↓↓↓

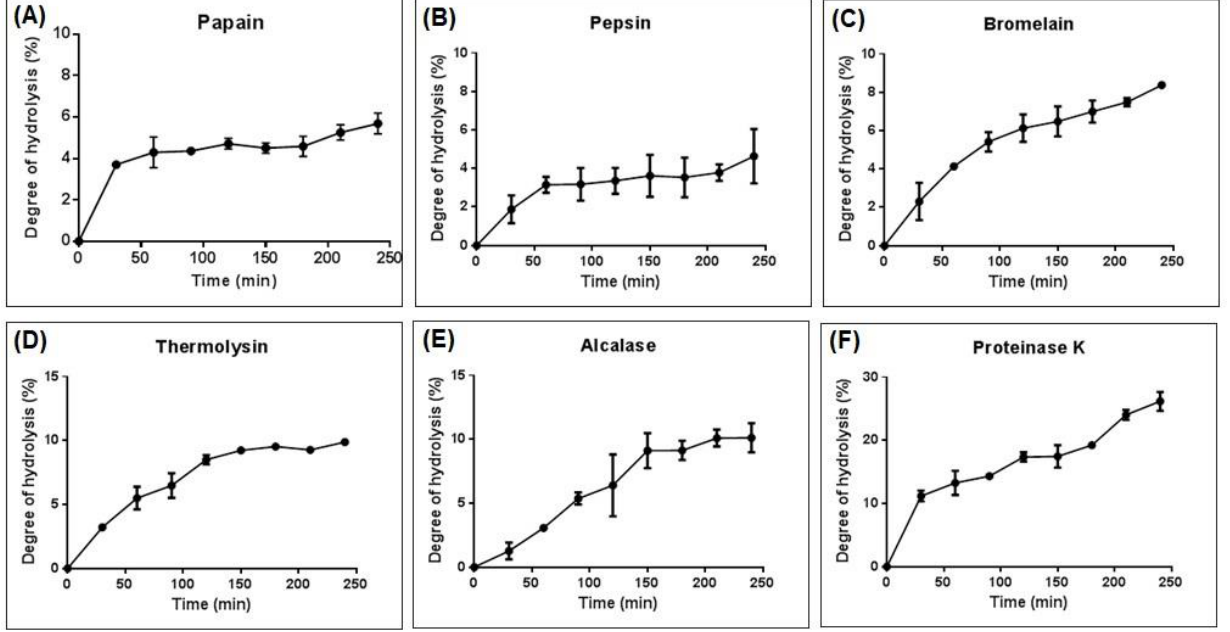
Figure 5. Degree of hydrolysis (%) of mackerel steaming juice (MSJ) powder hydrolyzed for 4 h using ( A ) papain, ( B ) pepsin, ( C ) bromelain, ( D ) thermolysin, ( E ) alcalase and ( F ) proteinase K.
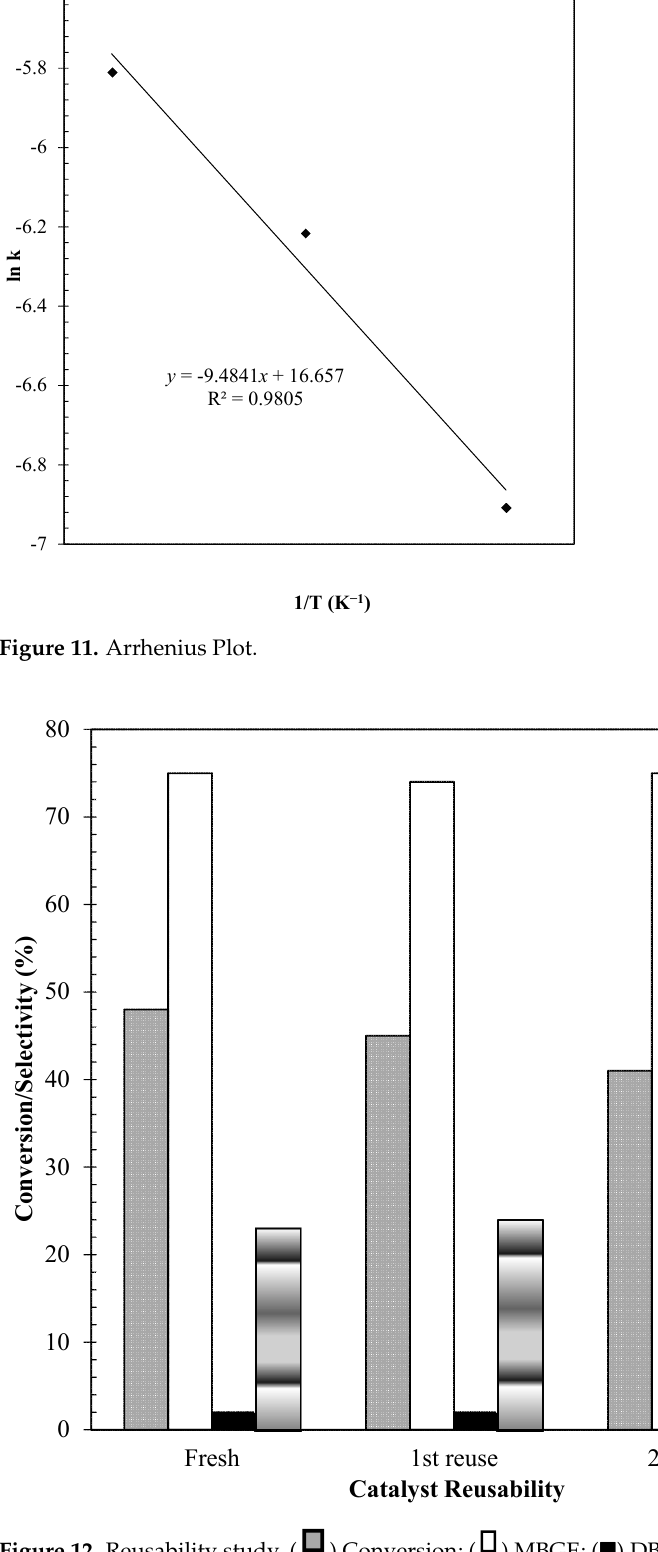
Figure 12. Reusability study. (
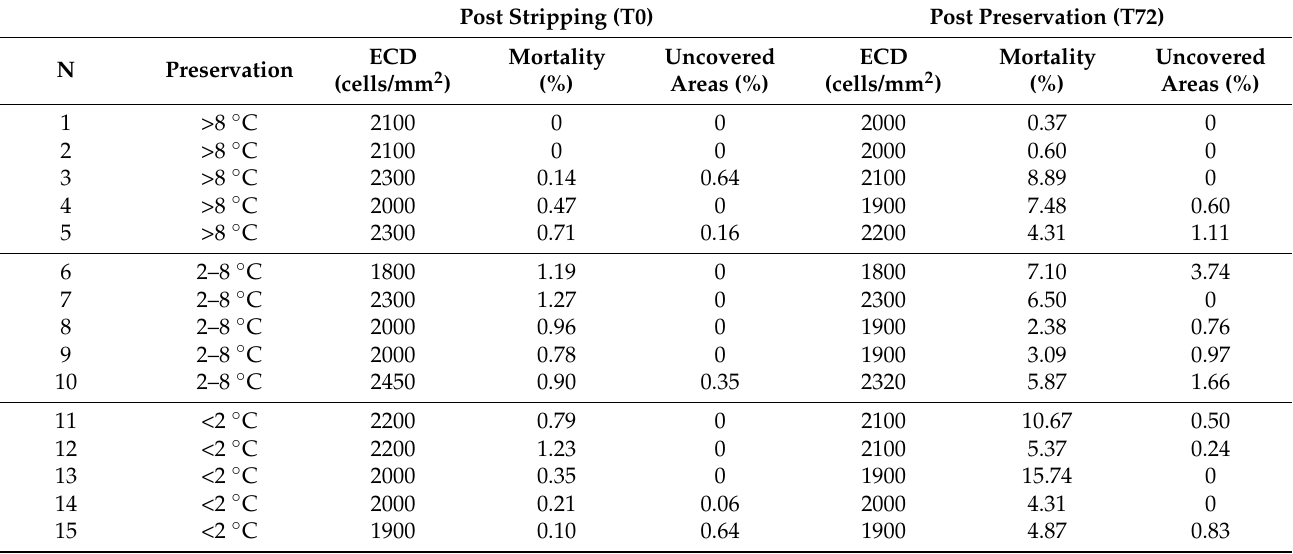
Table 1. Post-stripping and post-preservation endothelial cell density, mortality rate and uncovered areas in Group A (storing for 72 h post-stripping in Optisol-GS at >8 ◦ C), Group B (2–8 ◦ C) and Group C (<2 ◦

↑↑↑
↓↓↓

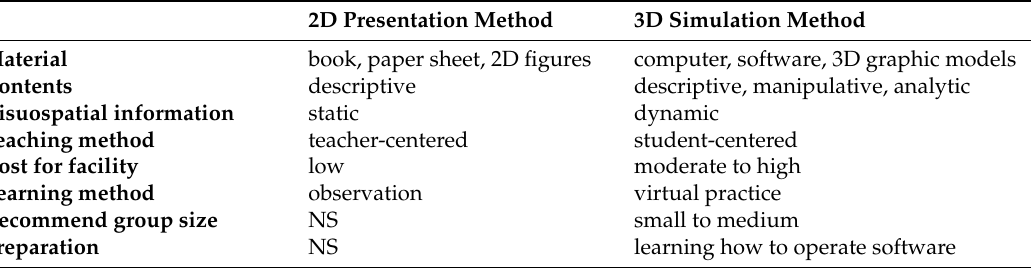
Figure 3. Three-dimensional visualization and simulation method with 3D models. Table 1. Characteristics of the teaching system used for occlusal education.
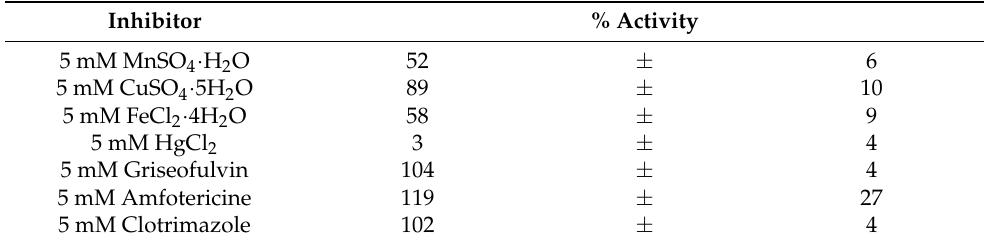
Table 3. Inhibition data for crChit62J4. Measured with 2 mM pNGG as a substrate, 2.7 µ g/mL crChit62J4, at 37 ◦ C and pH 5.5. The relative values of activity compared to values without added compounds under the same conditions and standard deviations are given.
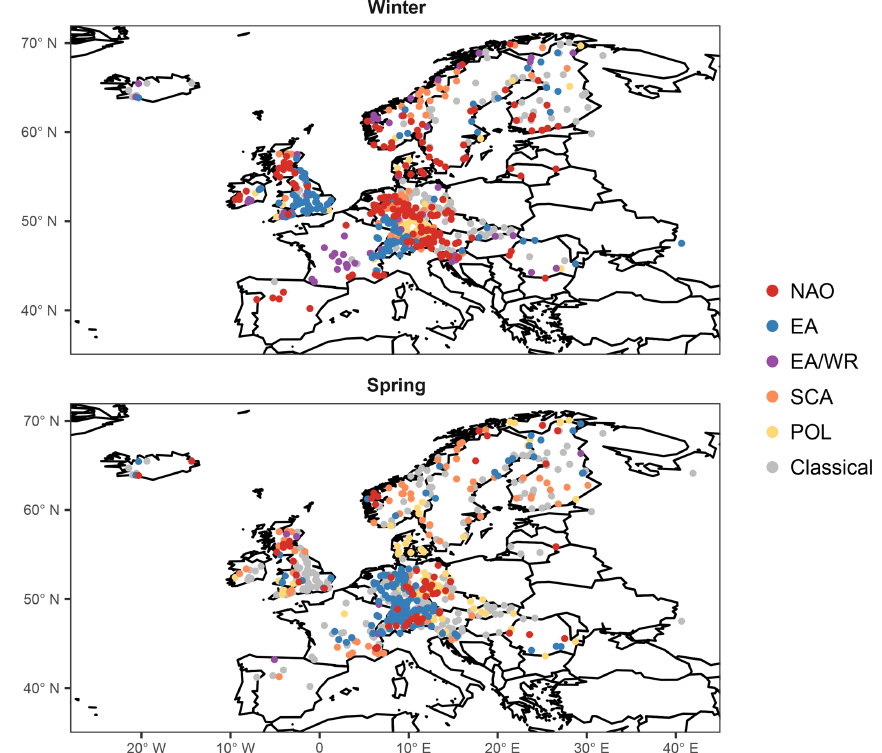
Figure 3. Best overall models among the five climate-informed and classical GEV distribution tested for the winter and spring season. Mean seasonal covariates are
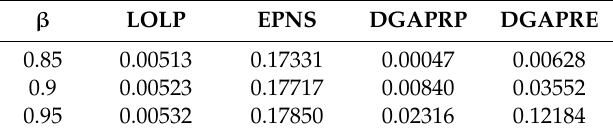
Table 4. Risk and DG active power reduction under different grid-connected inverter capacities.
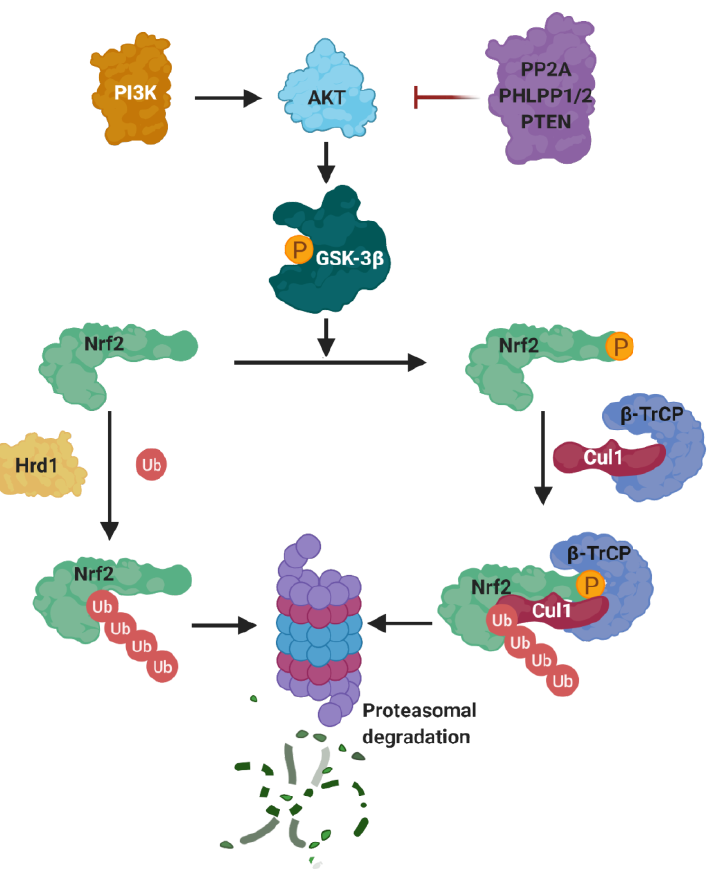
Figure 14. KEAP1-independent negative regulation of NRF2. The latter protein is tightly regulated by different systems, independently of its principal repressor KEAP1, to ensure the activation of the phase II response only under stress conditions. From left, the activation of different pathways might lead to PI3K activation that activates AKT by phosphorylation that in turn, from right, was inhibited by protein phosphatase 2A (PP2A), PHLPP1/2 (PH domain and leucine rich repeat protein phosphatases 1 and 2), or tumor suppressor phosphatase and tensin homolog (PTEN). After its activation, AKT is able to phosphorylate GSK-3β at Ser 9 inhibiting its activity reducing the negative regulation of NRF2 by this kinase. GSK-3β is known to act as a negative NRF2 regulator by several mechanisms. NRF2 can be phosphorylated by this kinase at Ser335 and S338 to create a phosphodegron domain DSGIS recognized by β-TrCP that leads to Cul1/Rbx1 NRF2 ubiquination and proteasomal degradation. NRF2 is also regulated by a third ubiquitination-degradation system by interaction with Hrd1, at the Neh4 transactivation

↑↑↑

# How to complete this task
The task calls for all lines in the entries that hold "under".

# Written reply
Table 3. Inhibition data for crChit62J4. Measured with 2 mM pNGG as a substrate, 2.7 µ g/mL crChit62J4, at 37 ◦ C and pH 5.5. The relative values of activity compared to values without added compounds under the same conditions and standard deviations are given.
Table 4. Risk and DG active power reduction under different grid-connected inverter capacities.
Figure 14. KEAP1-independent negative regulation of NRF2. The latter protein is tightly regulated by different systems, independently of its principal repressor KEAP1, to ensure the activation of the phase II response only under stress conditions. From left, the activation of different pathways might lead to PI3K activation that activates AKT by phosphorylation that in turn, from right, was inhibited by protein phosphatase 2A (PP2A), PHLPP1/2 (PH domain and leucine rich repeat protein phosphatases 1 and 2), or tumor suppressor phosphatase and tensin homolog (PTEN). After its activation, AKT is able to phosphorylate GSK-3β at Ser 9 inhibiting its activity reducing the negative regulation of NRF2 by this kinase. GSK-3β is known to act as a negative NRF2 regulator by several mechanisms. NRF2 can be phosphorylated by this kinase at Ser335 and S338 to create a phosphodegron domain DSGIS recognized by β-TrCP that leads to Cul1/Rbx1 NRF2 ubiquination and proteasomal degradation. NRF2 is also regulated by a third ubiquitination-degradation system by interaction with Hrd1, at the Neh4 transactivation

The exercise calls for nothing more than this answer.